[Start of section]
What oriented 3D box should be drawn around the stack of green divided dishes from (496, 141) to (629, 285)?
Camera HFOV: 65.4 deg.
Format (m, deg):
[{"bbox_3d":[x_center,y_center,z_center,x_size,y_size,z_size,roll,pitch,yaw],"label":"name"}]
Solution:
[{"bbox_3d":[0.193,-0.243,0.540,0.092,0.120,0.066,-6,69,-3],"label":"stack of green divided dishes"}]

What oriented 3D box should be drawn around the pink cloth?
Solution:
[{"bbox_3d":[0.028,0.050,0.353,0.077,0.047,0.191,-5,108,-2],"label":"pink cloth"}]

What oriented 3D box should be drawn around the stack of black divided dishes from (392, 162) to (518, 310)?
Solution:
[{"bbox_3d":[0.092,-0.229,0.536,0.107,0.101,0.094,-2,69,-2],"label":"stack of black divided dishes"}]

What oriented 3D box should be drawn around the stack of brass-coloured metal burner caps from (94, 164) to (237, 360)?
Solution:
[End of section]
Some lines of the records may contain the string "from". State how many do, as a number alone.

_RESPONSE AREA_
3